Ce qui précède, ne met aucunement en cause les compétences individuelles. Toujours est-il que dans les banques, la sensation psychologique d’être dans un no man’s land avec le sentiment d’impunité qui en découle, créent les conditions favorables au développement de comportements immoraux. Beaucoup d’eau coulera sous le pont avant que l’on découvre le pot-aux- roses, à savoir les sommes immenses détournées. En définitive, toutes les lourdes conséquences financières délictuelles issues des dysfonctionnements, à divers niveaux, sont supportées par les services de sécurité et la justice qui ont aussi d’autres chats à fouetter, surtout par les temps qui courent.

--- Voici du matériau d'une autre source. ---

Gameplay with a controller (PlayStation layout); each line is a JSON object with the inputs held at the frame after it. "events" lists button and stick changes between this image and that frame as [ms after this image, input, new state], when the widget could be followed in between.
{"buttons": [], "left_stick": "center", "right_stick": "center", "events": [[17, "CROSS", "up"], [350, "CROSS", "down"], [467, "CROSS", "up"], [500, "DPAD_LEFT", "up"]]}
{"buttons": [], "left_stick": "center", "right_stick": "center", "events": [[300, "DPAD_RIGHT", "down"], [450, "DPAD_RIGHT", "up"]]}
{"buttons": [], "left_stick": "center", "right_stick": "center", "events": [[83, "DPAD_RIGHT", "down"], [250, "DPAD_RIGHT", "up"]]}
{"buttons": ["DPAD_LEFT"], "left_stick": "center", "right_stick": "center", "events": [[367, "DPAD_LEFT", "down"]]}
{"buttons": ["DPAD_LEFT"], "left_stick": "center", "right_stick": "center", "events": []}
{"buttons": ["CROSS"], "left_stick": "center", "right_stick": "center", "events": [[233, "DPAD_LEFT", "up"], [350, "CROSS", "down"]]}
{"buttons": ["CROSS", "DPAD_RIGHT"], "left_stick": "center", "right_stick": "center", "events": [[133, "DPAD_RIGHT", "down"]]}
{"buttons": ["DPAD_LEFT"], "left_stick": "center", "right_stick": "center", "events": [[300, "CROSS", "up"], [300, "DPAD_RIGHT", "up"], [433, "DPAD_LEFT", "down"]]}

A ce stade, une question cruciale se pose : la combinaison prison-amende, en tant que sanction, aura-t-elle un effet dissuasif sur les potentiels candidats à la délinquance? Réduira-t-elle l’étendue de son marché? Rien n’est moins sûr. Le facteur essentiel est le temps, lequel intervient dans le calcul économique du délinquant en termes de coût-bénéfice.

Selon ses prévisions, s’il dispose du temps long nécessaire, pour engranger un très bon pécule, eu égard à ce qu’il gagne, il n’hésitera pas. Dénué de tout scrupule et ayant pris soin de faire disparaître les fonds volés avec ses propres biens, pour n’avoir rien à payer comme amende, il n’aura que quelques années à passer en prison, en imaginant la belle vie qu’il mènera après sa libération. Par contre, s’il juge que ses malversations financières peuvent être découvertes, assez rapidement, et que les détournements seront peu consistants, les sanctions prévues lui sembleront trop lourdes.

Ainsi, au regard des mêmes sanctions encourues, le temps peut être l’ami du délinquant calculateur, s’il dispose d’une longue période pour commettre ses méfaits, et c’est la situation qui prévaut, ou son ennemi, s’il craint ne pas avoir suffisamment de temps pour amasser une fortune.

 

4- La prévention de la délinquance bancaire en tant que risque opérationnel

Il devient clair que la prévention et la lutte contre la délinquance bancaire nécessite une dynamisation de la chaîne légale de suivi et de contrôle des activités bancaires, pour marquer une présence institutionnelle forte et continue au sein des banques. Par ailleurs, celles-ci sont tenues, d’assurer un contrôle interne efficace, en prenant en considération le risque opérationnel, ce qui permet de détecter rapidement diverses anomalies dont celles dues aux malversations.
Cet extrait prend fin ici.